The driver, irritated, snorted.

“What?” I asked, also irritated.

“You are weak, little man who can’t take sunshine?”

“Yes, that’s right. I am a weak, little man who can’t take the sunshine,” I sighed.

The driver pretended to laugh, shook his head and said something in a language that I presumed to be Russian.

“Have it your way, little mister boss.”

He then powered up the windows and contemptuously snapped on the AC.

We drove in black silence for the next five minutes.

I hated his fucking guts.

I hoped his native country got obliterated at the Olympics.

 

Food poisoning.

Nightmares with toys.

No Internet.

Being dunked-on while playing pick-up.

 

All these pestilences I wished upon him.

As I sat there concentrating my hatred, I began to pick at my fingernails. This is a habit that manifests when I’m angry, and in this case I managed to peel off several crescents of nails, which I then stored in my pocket. This detritus felt disgusting so I opened the window and tried to throw them out of the car.

The driver, his furious eyes staring at me from the rear-view mirror, shouted, “You demand AC like little dictator and now you put window down! You have no manners in my home! You waste my money, it is now five dollars extra!”

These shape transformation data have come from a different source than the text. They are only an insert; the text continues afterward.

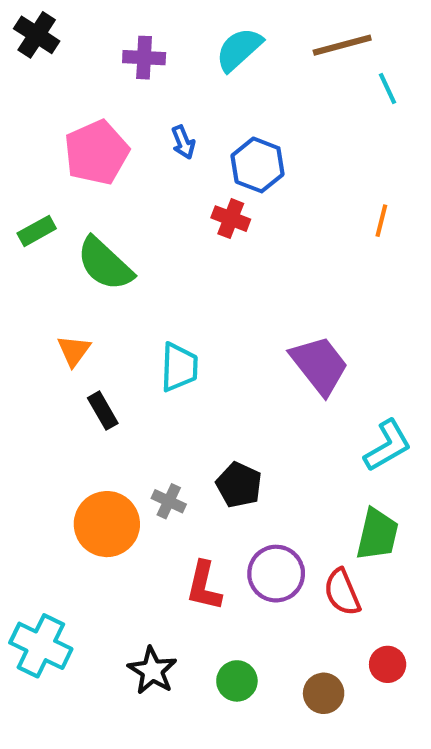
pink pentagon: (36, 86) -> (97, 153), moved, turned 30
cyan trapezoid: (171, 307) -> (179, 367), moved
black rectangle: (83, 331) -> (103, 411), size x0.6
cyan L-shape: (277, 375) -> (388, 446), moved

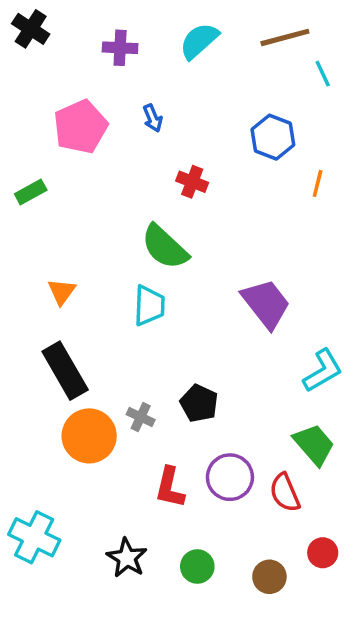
blue hexagon: (258, 165) -> (273, 137), moved
green semicircle: (105, 264) -> (165, 247), moved
black rectangle: (103, 411) -> (65, 371), moved, size x1.8
green trapezoid: (377, 534) -> (314, 445), turned -54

“C’mon, don’t be such a prick, I was just throwing a piece of fingernail out the window. Would you rather I left if on the seat?”

“You are disgusting man.”

“Like you’ve never picked at your fingernails.”

“You know who you are? You are like Gollum from The Hobbit. That is you.”

“That tattoo of a bear you have on the back of your neck looks gay.”

The driver slammed on the brakes.

“Gollum throw body waste out of my car, I throw Gollum out of my car. Get out now or I break you into pieces.”

“Really, are you serious?”

The driver looked at me, his eyes softening.

“Maybe I am not myself. My boy is sick and the doctors say he might lose hearing. It is awful and I cannot sleep, imaging his world without music, and then people like you come in and complain about small, small thing and I blow top. You be quiet and sit still, say nothing and I will take you home, but remember, say nothing!”